Figure S-1 shows the data acquired from normal size or nanoliter spots containing the same amount of analyte for depositing solid matrices. The three solid lines show the dynamic range for absolute quantitation of bradykinin based on the molecular ion signal intensity. The slopes of these three lines are 55 (lower), 384 (middle) and 563 (upper). The dashed line, with a slope 5 times that of the normal-size spot line, represents the expected signal enhancement proportional to the concentration enhancement for 100 nL spots without any “additional signal enhancement”. The gap between dashed line and actual line for 100 nL spots shows the “additional signal enhancement”, which might be attributed to the “depth effect” (as discussed in the main text).
Sample Deposition Volumes / Deposition Methods / Spot diameters (mm) / Relative Average Signals / Relative standard deviation0.5 mL / Pipettor / 1.5 / 1.00 / 12%
200 nL / IBF spotter / 1.2 / 0.98 / 4%
100 nL / IBF spotter / 0.9 / 0.98 / 9%
50 nL / IBF spotter / 0.6 / 0.96 / 7%
20 nL / IBF spotter / 0.5 / 1.02 / 7%
10 nL / IBF spotter / 0.4 / 0.97 / 10%
Table S-1 The relative signal intensities from spots with different volumes but the same analyte concentration. All the spots had a final bradykinin concentration at 5 µM and ILM concentration as 0.5 M. Spot diameters were determined relative to the known inner diameter of the sample well on the MALDI plate.

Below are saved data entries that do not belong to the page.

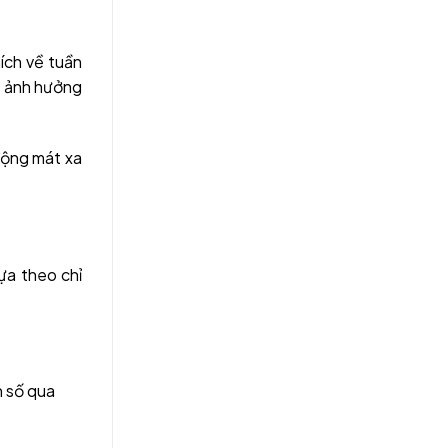
ích về tuần
ể ảnh hưởng
động mát xa
ựa theo chỉ
n số qua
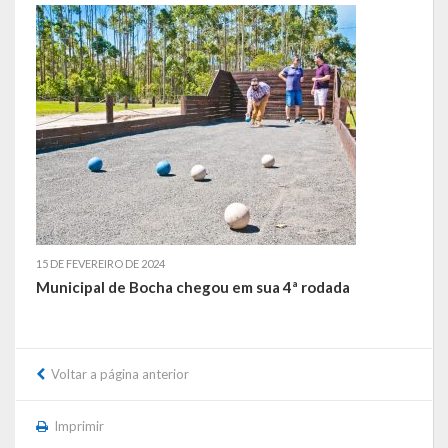
de paixão e muitas conquistas
A História da Praça da Lagoa
A História da Igreja Adventista do Sétimo Dia
A História da Comunidade Católica Nossa Senhora da Assunção
de Linha Glória
A História da Comunidade Evangélica de Linha Glória
A História da Comunidade Católica São José de Linha Ojeriza
15 DE FEVEREIRO DE 2024
Municipal de Bocha chegou em sua 4ª rodada
Pontos Turísticos
Gastronomia
Voltar a página anterior
Hospedagem
Imprimir
Calendário de Eventos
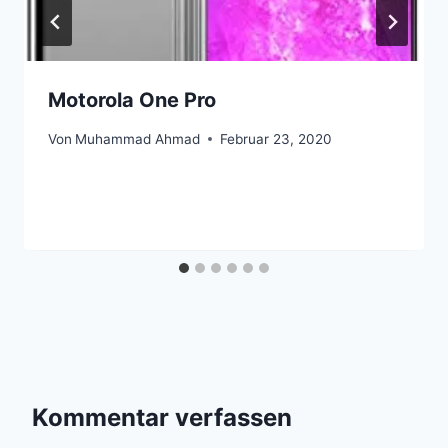
Motorola One Pro
Von
Muhammad Ahmad
Februar 23, 2020
Kommentar verfassen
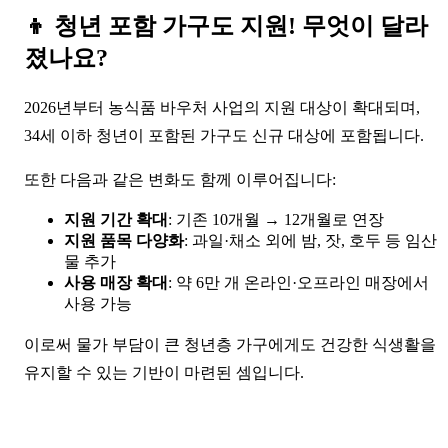
👦
청년 포함 가구도 지원! 무엇이 달라
졌나요?
2026년부터 농식품 바우처 사업의 지원 대상이 확대되며,
34세 이하 청년이 포함된 가구도 신규 대상에 포함됩니다.
또한 다음과 같은 변화도 함께 이루어집니다:
지원 기간 확대
: 기존 10개월 → 12개월로 연장
지원 품목 다양화
: 과일·채소 외에 밤, 잣, 호두 등 임산
물 추가
사용 매장 확대
: 약 6만 개 온라인·오프라인 매장에서
사용 가능
이로써 물가 부담이 큰 청년층 가구에게도 건강한 식생활을
유지할 수 있는 기반이 마련된 셈입니다.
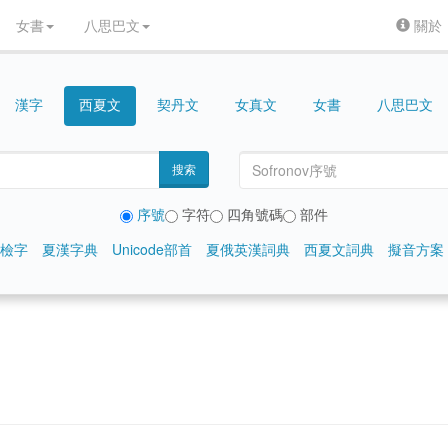
女書
八思巴文
關於
漢字
契丹文
女真文
女書
八思巴文
西夏文
搜索
序號
字符
四角號碼
部件
檢字
夏漢字典
Unicode部首
夏俄英漢詞典
西夏文詞典
擬音方案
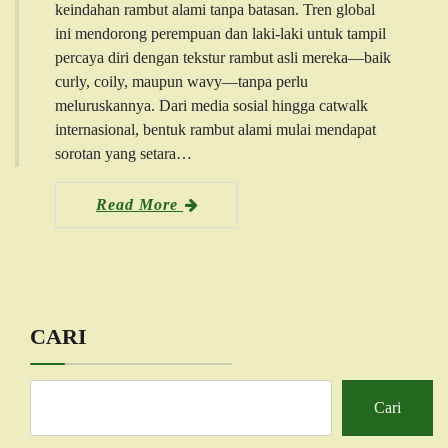
keindahan rambut alami tanpa batasan. Tren global
ini mendorong perempuan dan laki-laki untuk tampil
percaya diri dengan tekstur rambut asli mereka—baik
curly, coily, maupun wavy—tanpa perlu
meluruskannya. Dari media sosial hingga catwalk
internasional, bentuk rambut alami mulai mendapat
sorotan yang setara…
Read More
CARI
Cari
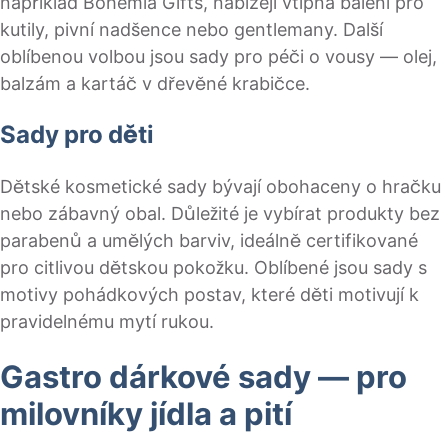
například Bohemia Gifts, nabízejí vtipná balení pro
kutily, pivní nadšence nebo gentlemany. Další
oblíbenou volbou jsou sady pro péči o vousy — olej,
balzám a kartáč v dřevěné krabičce.
Sady pro děti
Dětské kosmetické sady bývají obohaceny o hračku
nebo zábavný obal. Důležité je vybírat produkty bez
parabenů a umělých barviv, ideálně certifikované
pro citlivou dětskou pokožku. Oblíbené jsou sady s
motivy pohádkových postav, které děti motivují k
pravidelnému mytí rukou.
Gastro dárkové sady — pro
milovníky jídla a pití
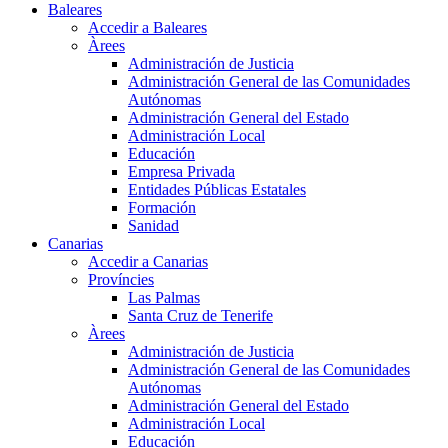
Baleares
Accedir a Baleares
Àrees
Administración de Justicia
Administración General de las Comunidades
Autónomas
Administración General del Estado
Administración Local
Educación
Empresa Privada
Entidades Públicas Estatales
Formación
Sanidad
Canarias
Accedir a Canarias
Províncies
Las Palmas
Santa Cruz de Tenerife
Àrees
Administración de Justicia
Administración General de las Comunidades
Autónomas
Administración General del Estado
Administración Local
Educación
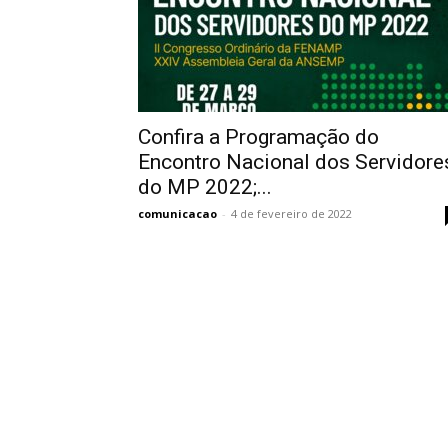
Confira a Programação do
Encontro Nacional dos Servidore
do MP 2022;...
comunicacao
-
4 de fevereiro de 2022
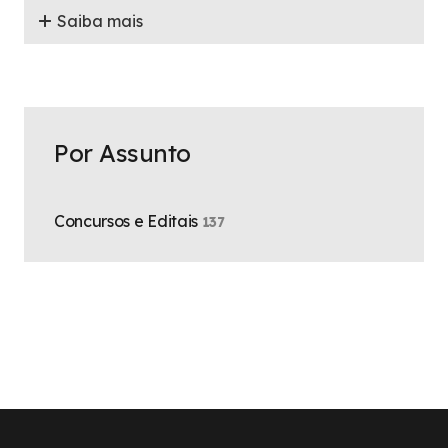
Saiba mais
Por Assunto
Concursos e Editais
137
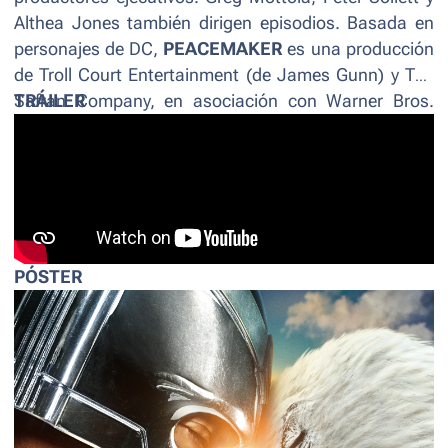
Althea Jones también dirigen episodios. Basada en
personajes de DC,
PEACEMAKER
es una producción
de Troll
Court Entertainment (de James Gunn) y The
Safran Company, en asociación con Warner Bros.
TRÁILER
Television.
PÓSTER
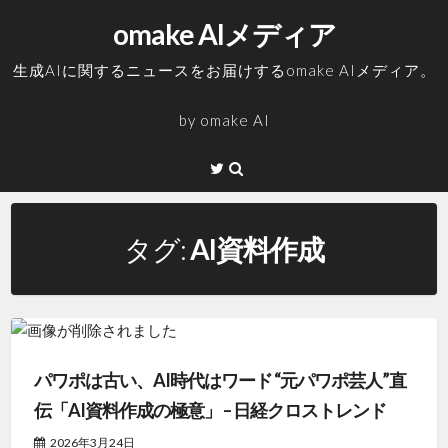
コ
omake AIメディア
ン
テ
生成AIに関するニュースをお届けするomake AIメディア。
ン
ツ
by
omake AI
へ
ス
Twitter
キ
ッ
プ
タグ:
AI資料作成
パワポは古い、AI時代はワード “元パワポ芸人”直
伝「AI資料作成の極意」 – 日経クロストレンド
2026年3月24日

Figure S-1 Comparison of peak intensities for normal-size spots deposited by an Eppendorf pipettor (blue diamond) and IBF nanoliter spots (100 nL, pink square; 50 nL, green triangles) containing the same bradykinin amounts for MALDI using CHCA as the matrix. The three solid lines show the dynamic range for absolute quantitation of bradykinin based on the molecular ion signal intensity. The slopes of these three lines are 55 (lower), 384 (middle) and 563 (upper). To show the expected slope, the dashed line is also shown with a slope 5 times of that of normal-size spot line (see supplemental text for details).